+++ Texto selecionado +++
A Busca pela Durabilidade Eterna
A imponência das ruínas romanas, que resistem ao tempo há milênios, fascina engenheiros e historiadores. Estruturas como o Panteão e aquedutos ainda se mantêm de pé, um testemunho da engenhosidade romana em materiais de construção. Agora, cientistas estão mergulhando nos segredos do concreto romano, na esperança de replicar sua longevidade e aplicar esses conhecimentos em construções modernas, mais duráveis e ecologicamente corretas.
Uma Latrina Como Chave para o Passado
Uma descoberta recente em uma antiga latrina romana oferece novas pistas. A análise do concreto utilizado nesta estrutura de saneamento, que data de mais de 2.000 anos, revelou composições químicas e estruturas microscópicas únicas. Ao contrário do concreto moderno, que tende a se degradar com o tempo, o concreto romano parece ter a capacidade de se auto-reparar e até mesmo se fortalecer com a exposição à água ao longo dos séculos.
A Ciência por Trás da Longevidade
Pesquisadores identificaram que a mistura de cal viva, cinzas vulcânicas e agregados específicos, utilizada pelos romanos, resultava em reações químicas complexas. Quando exposto à água, esse material formava compostos minerais que preenchiam fissuras e rachaduras, impedindo a progressão da deterioração. Essa capacidade de auto-recuperação é um dos principais fatores que explicam a durabilidade extraordinária dessas construções.
Inspiração para o Futuro da Construção
A compreensão aprofundada desses processos pode revolucionar a indústria da construção. A aplicação desses princípios em cimentos modernos poderia levar ao desenvolvimento de materiais com vida útil significativamente maior, reduzindo a necessidade de reparos constantes e a geração de resíduos. Além disso, a pesquisa busca entender se as técnicas romanas podem ser adaptadas para criar concretos com menor pegada de carbono, um desafio crucial na busca por um futuro mais sustentável.
+++
> **Tarefa**
Liste todos os componentes da mistura utilizada pelos romanos, conforme o texto sobre o concreto romano. As linhas não têm relação com o texto sobre o concreto romano.
+++ Linhas fornecidas +++
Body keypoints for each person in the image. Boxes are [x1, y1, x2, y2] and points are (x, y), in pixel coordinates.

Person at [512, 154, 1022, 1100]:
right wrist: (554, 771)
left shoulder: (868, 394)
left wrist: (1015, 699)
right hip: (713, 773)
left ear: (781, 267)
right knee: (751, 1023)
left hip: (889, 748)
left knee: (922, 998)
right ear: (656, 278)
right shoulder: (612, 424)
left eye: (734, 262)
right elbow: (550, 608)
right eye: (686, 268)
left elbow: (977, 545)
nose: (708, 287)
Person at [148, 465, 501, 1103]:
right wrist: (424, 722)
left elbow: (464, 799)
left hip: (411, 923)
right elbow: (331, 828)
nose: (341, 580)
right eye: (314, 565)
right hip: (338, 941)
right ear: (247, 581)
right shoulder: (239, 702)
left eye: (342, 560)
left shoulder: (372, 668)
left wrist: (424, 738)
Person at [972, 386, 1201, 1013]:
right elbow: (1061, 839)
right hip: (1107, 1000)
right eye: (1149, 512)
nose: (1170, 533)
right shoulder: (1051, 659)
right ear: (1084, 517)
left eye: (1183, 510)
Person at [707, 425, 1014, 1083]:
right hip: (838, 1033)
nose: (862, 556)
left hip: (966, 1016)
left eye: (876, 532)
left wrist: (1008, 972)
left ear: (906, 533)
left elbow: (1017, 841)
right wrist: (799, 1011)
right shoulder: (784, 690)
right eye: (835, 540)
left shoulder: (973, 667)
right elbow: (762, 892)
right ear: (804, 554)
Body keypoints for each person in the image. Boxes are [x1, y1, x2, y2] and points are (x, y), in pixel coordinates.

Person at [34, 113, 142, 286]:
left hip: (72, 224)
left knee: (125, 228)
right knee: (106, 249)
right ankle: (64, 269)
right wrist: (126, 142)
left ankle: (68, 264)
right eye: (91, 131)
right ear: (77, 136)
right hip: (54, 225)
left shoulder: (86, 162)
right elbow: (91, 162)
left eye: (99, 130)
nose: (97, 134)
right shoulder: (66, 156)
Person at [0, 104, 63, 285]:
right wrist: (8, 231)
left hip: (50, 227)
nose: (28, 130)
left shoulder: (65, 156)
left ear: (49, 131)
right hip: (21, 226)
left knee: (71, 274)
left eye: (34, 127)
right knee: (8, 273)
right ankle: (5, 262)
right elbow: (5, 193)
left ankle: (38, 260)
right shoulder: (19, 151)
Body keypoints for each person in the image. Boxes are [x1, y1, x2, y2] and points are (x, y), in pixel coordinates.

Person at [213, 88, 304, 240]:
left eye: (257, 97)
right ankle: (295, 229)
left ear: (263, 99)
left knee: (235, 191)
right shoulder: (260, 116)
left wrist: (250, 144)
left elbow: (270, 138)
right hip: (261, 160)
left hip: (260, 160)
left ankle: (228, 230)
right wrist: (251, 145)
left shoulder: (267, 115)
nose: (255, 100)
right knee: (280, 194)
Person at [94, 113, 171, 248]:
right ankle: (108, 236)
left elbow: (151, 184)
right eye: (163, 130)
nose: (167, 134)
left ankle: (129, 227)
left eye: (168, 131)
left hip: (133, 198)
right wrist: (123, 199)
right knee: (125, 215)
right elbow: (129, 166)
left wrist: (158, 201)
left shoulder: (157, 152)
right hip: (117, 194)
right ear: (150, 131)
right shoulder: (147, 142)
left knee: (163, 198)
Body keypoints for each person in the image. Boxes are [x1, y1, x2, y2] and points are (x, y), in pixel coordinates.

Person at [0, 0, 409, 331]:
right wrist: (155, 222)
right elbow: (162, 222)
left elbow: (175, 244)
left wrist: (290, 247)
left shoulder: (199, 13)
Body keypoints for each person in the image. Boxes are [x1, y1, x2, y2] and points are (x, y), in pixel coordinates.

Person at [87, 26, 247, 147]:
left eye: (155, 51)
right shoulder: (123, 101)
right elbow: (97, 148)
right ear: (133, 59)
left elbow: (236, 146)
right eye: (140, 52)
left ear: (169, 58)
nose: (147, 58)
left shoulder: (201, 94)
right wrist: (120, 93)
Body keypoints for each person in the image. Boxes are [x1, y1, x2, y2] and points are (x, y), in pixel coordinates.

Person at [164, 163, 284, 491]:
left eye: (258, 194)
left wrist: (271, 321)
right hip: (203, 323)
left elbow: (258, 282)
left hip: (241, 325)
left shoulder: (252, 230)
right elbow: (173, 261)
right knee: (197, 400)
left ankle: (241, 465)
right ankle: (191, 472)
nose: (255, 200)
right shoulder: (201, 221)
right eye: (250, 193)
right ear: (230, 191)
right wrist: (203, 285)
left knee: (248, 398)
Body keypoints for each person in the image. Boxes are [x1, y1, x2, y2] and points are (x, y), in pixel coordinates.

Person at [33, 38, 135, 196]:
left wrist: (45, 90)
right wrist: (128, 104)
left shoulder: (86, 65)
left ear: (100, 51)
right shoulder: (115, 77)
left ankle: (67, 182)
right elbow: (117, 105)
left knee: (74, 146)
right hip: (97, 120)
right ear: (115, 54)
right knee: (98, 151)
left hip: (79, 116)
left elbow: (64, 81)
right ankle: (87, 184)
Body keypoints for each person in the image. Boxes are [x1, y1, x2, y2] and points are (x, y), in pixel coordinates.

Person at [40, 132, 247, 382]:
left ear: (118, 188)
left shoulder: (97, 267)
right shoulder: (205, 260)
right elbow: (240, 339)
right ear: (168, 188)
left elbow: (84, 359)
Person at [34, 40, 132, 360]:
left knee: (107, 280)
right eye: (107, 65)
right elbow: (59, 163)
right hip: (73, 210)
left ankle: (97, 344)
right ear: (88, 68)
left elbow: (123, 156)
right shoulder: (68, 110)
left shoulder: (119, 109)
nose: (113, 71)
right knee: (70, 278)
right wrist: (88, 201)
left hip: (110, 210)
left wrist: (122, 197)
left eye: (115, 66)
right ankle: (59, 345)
+++
> **Resposta**
cal viva; cinzas vulcânicas; agregados específicos